What this task involves: Below are the records. State how many of their lines hold the word "FileFunction", and add nothing else.

· · · · · · ·

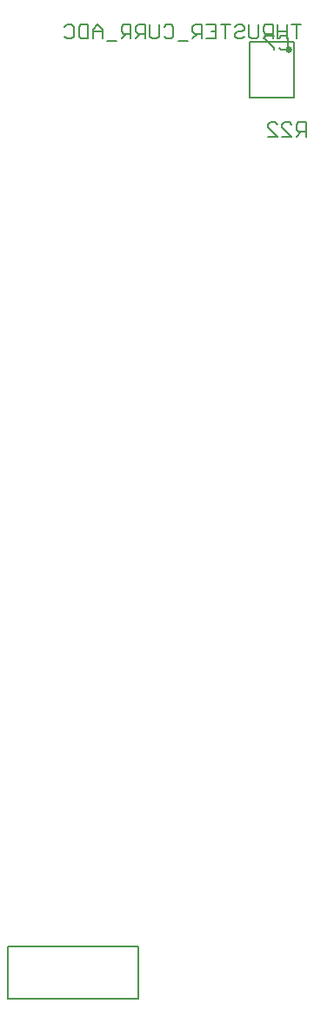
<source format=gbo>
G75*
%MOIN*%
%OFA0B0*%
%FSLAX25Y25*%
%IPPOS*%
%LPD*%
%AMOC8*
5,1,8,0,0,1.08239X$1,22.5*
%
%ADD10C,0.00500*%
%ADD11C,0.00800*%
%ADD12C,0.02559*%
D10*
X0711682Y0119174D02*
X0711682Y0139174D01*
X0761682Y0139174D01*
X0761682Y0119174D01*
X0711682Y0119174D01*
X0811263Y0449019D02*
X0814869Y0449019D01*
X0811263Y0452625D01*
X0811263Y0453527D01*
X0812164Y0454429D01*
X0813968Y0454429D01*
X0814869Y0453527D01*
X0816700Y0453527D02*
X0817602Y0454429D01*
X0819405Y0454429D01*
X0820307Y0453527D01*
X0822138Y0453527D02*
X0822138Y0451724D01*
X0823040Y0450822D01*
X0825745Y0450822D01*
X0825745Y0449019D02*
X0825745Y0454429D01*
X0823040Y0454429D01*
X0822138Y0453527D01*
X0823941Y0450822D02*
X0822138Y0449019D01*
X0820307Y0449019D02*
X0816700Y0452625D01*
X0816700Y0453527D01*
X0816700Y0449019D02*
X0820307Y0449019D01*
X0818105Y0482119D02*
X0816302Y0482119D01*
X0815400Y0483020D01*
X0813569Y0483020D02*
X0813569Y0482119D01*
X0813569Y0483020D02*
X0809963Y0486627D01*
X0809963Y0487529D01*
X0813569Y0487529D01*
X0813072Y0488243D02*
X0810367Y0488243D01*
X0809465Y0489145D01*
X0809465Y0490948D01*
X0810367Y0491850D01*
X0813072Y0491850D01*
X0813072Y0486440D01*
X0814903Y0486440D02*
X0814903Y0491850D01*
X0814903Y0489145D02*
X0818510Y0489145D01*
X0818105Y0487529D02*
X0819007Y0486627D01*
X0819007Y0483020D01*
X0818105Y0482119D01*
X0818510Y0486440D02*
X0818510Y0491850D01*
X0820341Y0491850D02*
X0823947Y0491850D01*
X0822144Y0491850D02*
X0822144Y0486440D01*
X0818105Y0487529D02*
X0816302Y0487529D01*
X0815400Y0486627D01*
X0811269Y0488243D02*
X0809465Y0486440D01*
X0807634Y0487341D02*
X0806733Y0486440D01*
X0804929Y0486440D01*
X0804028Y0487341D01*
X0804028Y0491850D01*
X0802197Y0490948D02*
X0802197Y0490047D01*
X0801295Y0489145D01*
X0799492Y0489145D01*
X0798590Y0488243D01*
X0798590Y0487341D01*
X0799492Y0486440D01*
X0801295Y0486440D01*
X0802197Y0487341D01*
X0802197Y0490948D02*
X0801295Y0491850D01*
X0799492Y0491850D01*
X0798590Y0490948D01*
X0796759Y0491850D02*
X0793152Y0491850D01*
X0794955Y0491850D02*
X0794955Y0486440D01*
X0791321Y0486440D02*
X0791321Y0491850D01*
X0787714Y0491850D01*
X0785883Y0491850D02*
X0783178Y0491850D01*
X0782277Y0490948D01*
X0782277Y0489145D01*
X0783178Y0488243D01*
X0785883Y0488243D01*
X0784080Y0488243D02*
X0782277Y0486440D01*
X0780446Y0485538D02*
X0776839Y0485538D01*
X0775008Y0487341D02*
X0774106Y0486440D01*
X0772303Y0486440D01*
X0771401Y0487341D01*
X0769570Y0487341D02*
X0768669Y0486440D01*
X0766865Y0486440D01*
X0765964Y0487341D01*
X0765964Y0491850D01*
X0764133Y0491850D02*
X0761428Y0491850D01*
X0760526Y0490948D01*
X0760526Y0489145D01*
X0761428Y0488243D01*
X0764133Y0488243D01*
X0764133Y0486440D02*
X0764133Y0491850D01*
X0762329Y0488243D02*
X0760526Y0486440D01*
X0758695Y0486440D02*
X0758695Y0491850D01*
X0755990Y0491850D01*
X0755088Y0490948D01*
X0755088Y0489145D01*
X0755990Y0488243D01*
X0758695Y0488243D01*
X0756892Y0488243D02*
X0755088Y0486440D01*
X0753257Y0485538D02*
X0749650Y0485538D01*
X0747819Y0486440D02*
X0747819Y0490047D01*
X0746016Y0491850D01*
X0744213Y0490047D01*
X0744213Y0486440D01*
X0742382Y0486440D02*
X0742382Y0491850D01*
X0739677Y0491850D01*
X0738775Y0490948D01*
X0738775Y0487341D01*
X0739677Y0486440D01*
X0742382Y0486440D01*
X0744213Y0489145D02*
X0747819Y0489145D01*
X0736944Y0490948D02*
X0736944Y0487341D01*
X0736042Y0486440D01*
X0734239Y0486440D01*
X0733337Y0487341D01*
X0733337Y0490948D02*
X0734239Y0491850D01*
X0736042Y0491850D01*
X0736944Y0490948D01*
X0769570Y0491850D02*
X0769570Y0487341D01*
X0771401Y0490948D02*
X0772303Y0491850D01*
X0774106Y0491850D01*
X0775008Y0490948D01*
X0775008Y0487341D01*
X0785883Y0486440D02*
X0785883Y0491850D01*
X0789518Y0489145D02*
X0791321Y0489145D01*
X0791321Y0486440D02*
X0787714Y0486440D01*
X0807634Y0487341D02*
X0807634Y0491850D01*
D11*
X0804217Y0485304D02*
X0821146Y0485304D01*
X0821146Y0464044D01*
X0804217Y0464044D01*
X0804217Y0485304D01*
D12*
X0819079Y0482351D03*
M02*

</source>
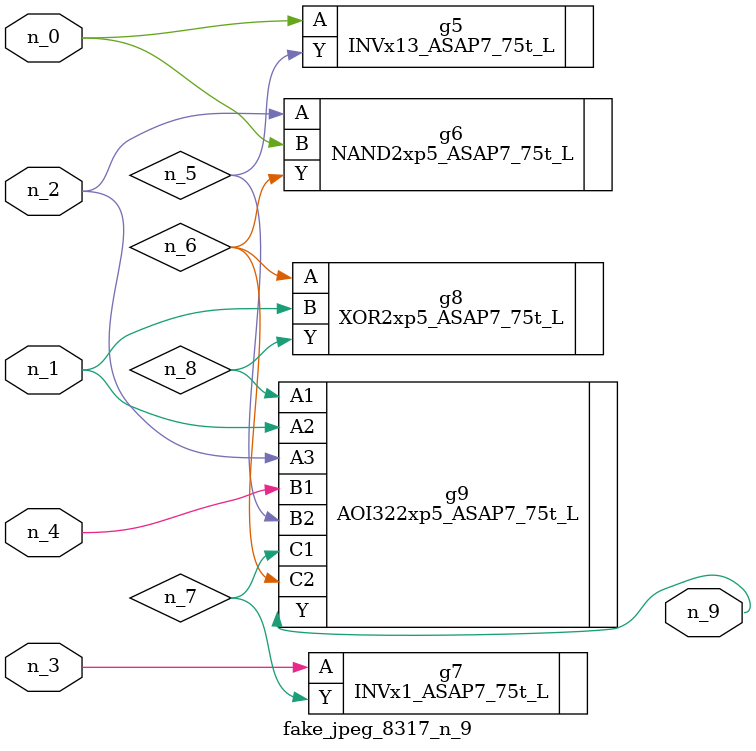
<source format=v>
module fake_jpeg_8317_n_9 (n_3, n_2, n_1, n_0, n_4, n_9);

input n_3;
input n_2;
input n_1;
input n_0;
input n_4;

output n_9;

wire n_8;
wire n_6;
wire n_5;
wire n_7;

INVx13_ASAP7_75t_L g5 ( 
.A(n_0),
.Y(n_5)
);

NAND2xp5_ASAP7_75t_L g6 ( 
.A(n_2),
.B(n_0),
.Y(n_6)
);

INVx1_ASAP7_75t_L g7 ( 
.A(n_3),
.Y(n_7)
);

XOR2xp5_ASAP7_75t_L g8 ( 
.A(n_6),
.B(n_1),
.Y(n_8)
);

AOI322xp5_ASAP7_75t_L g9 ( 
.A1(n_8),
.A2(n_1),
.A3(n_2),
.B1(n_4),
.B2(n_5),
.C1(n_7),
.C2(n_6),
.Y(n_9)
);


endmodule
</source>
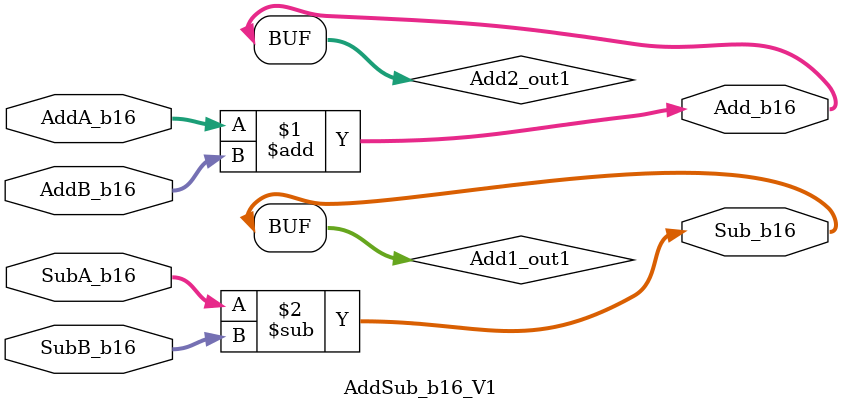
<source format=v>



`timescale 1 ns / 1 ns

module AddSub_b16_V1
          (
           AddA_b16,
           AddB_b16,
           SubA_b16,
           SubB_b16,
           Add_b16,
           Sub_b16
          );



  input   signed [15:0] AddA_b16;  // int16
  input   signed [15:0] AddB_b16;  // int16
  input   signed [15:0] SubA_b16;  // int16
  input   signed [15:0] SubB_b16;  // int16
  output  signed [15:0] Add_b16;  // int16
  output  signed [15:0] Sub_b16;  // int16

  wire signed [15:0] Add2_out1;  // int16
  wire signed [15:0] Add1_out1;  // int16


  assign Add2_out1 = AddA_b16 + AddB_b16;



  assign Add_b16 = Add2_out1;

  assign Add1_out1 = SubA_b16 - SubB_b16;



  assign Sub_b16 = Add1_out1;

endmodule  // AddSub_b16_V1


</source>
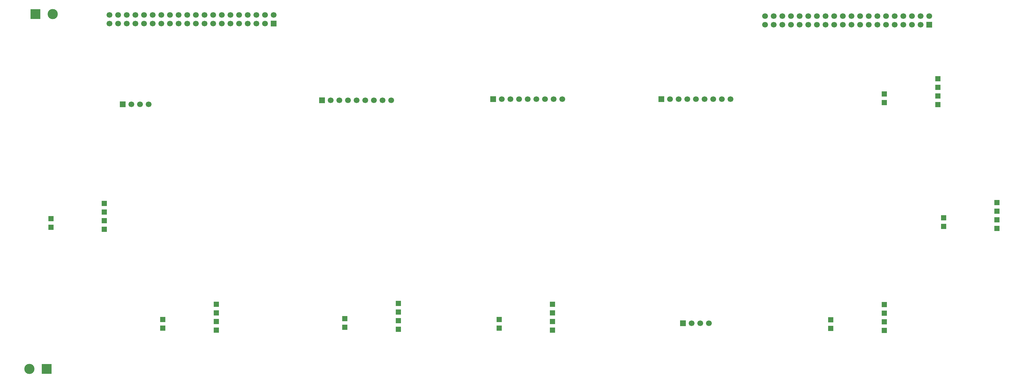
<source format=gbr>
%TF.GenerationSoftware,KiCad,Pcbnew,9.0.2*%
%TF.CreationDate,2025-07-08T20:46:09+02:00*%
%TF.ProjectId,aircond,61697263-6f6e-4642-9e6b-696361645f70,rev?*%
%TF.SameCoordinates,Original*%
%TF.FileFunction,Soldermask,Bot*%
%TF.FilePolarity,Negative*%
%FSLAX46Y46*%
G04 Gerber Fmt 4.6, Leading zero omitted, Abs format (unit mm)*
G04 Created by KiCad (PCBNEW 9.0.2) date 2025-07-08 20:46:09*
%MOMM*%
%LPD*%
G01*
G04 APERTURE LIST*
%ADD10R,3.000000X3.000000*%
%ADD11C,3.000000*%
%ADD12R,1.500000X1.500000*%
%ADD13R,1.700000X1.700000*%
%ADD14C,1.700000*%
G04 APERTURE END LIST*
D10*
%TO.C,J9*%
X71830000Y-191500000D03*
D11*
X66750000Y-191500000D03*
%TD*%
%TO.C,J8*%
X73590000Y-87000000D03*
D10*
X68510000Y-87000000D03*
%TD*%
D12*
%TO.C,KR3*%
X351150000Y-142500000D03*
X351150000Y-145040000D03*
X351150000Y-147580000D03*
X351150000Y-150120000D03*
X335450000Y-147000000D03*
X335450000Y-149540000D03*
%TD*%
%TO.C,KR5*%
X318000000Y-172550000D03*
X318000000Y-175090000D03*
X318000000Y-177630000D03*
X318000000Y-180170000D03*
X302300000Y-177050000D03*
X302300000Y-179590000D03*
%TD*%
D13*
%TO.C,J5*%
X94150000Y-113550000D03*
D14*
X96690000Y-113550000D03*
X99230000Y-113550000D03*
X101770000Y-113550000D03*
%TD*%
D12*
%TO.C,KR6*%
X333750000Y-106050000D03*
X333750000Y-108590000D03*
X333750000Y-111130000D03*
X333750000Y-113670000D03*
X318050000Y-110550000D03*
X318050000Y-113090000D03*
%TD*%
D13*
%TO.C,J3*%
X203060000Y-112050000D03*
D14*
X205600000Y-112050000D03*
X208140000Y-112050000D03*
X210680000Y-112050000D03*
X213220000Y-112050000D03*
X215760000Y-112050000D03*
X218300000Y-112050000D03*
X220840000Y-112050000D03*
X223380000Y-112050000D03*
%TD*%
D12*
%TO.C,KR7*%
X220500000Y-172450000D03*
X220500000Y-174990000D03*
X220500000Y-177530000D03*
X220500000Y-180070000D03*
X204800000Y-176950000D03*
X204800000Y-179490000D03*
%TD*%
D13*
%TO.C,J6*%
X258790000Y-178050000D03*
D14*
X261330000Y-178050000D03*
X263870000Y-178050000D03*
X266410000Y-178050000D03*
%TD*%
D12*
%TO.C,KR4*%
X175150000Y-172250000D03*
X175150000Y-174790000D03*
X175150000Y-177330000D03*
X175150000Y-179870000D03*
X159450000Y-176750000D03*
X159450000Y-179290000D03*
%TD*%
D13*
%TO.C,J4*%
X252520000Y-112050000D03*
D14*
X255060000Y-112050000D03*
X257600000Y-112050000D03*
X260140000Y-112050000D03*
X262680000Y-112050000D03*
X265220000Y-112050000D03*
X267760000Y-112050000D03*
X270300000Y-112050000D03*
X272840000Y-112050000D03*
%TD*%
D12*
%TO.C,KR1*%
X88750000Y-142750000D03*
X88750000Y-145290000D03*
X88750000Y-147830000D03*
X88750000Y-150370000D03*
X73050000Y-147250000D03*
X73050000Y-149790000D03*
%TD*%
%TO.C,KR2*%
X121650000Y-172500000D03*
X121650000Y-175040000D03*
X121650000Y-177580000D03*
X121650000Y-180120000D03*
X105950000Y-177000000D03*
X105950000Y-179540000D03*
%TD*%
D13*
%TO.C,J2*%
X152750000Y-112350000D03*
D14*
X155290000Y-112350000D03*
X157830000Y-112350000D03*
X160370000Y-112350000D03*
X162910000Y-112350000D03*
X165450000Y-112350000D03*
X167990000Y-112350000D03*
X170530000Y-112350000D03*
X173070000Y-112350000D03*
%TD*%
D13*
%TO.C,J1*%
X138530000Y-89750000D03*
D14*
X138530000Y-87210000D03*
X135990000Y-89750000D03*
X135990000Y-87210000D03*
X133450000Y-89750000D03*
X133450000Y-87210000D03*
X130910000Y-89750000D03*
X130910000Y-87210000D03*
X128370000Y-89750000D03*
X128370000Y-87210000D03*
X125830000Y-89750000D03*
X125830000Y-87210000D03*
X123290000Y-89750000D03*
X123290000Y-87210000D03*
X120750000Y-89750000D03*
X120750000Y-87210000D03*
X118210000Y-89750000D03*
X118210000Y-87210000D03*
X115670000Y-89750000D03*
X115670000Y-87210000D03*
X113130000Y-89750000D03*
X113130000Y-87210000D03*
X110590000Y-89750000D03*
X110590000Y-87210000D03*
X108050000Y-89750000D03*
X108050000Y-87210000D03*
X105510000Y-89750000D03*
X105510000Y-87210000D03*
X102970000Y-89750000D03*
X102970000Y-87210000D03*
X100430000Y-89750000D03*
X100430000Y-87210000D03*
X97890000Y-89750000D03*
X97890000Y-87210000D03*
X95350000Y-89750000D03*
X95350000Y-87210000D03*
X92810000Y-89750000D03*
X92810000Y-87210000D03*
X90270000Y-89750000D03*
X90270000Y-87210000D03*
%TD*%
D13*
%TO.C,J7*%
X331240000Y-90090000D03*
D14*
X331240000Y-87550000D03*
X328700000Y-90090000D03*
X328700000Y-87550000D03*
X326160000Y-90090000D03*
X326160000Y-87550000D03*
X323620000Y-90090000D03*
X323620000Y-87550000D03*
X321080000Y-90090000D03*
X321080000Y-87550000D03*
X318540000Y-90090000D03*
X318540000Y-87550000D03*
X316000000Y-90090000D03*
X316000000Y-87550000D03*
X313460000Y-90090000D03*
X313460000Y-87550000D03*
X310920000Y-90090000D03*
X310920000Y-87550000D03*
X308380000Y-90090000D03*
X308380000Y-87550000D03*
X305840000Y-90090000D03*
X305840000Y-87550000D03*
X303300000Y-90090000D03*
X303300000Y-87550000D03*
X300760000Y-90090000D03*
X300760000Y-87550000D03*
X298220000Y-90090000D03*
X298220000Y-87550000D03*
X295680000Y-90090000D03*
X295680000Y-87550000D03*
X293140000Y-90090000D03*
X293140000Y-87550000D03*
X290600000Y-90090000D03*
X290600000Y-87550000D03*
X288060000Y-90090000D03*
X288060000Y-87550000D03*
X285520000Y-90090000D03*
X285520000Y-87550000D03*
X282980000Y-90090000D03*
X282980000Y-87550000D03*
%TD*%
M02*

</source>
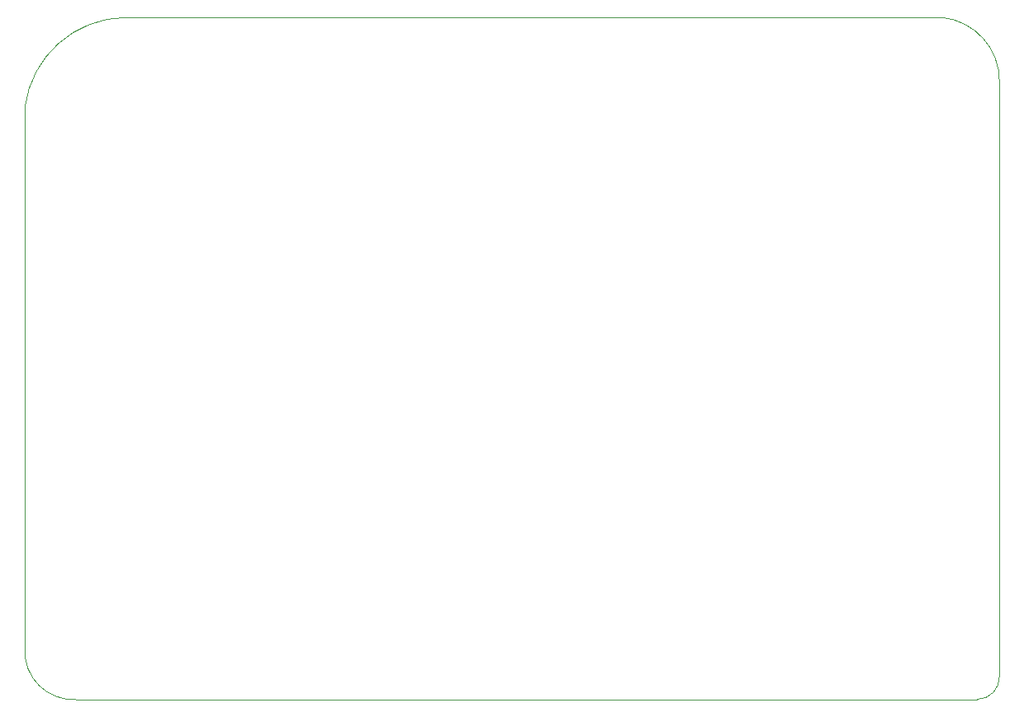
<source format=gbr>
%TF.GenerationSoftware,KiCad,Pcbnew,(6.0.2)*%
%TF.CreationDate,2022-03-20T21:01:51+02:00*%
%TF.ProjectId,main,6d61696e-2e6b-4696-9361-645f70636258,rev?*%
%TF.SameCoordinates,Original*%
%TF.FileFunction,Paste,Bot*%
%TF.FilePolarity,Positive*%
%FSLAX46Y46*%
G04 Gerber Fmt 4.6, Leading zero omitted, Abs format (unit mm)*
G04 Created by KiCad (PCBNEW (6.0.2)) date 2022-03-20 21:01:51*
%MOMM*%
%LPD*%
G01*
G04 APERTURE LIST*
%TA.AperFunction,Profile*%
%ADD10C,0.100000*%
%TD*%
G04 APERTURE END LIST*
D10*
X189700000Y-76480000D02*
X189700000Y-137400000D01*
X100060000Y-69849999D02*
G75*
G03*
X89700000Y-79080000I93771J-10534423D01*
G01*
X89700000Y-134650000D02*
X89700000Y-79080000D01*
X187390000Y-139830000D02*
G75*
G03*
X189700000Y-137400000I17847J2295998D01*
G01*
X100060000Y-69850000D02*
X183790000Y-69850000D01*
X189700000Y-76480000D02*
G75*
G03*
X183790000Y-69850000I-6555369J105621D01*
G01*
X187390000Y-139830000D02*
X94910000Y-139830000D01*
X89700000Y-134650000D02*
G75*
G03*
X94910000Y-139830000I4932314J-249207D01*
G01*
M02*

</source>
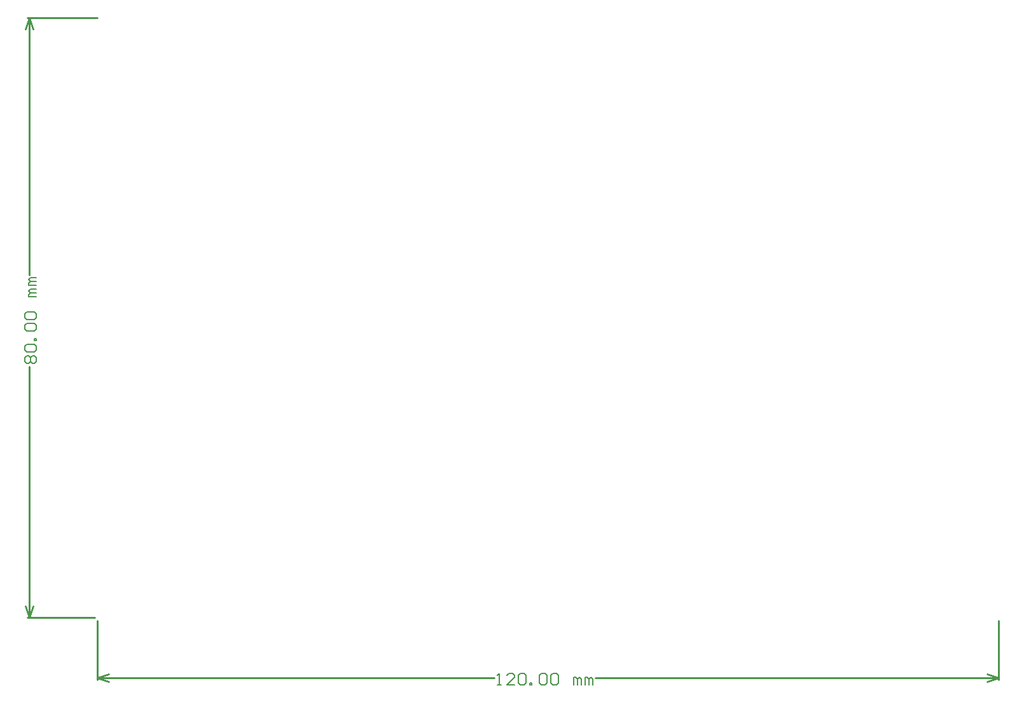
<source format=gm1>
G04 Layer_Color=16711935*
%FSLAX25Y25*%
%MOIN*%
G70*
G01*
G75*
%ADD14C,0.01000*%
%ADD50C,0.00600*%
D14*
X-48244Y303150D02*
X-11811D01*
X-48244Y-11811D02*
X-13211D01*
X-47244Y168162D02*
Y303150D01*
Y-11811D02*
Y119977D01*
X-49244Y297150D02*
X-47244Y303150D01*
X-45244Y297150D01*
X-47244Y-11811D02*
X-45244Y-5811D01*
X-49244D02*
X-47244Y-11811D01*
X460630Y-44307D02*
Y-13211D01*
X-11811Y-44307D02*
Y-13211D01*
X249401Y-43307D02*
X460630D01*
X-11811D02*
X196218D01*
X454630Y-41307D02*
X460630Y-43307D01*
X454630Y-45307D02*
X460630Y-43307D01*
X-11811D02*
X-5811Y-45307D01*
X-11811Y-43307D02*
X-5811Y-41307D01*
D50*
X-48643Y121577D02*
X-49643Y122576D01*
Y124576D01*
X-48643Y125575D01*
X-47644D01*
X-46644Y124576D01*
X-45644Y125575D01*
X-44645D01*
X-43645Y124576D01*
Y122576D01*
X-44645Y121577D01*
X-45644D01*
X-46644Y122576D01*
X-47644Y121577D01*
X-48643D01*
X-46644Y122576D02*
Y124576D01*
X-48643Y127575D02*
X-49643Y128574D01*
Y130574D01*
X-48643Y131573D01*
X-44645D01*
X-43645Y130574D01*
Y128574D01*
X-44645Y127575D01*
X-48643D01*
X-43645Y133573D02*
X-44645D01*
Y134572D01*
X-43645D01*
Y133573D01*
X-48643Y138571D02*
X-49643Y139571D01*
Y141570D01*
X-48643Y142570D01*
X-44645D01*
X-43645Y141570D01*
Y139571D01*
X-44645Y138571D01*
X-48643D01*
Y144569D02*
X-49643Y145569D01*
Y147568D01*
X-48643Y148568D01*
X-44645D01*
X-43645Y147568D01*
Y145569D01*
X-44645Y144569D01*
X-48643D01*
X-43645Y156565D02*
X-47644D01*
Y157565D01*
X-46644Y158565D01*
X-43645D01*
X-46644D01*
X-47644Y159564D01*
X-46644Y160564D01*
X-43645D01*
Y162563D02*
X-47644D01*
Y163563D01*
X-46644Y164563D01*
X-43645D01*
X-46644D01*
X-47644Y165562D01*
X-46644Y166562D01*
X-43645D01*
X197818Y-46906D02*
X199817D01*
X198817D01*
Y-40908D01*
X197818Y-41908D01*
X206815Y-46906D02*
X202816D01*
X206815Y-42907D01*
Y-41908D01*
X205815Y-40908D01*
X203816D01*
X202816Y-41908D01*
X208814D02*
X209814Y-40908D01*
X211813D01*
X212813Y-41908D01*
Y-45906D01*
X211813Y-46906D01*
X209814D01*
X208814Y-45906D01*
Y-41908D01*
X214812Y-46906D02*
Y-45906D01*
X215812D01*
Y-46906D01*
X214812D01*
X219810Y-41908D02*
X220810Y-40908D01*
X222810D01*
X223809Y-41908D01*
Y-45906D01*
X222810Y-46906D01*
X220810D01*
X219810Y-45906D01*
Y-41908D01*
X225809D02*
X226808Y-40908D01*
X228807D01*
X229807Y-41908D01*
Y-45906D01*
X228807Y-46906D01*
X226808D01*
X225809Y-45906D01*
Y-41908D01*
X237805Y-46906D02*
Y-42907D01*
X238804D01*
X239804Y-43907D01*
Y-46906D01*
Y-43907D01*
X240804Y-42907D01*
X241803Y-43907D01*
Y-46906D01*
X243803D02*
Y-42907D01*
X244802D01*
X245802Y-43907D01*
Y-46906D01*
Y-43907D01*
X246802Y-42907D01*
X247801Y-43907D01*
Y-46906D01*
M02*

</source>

· · · · · · ·

Reply: 2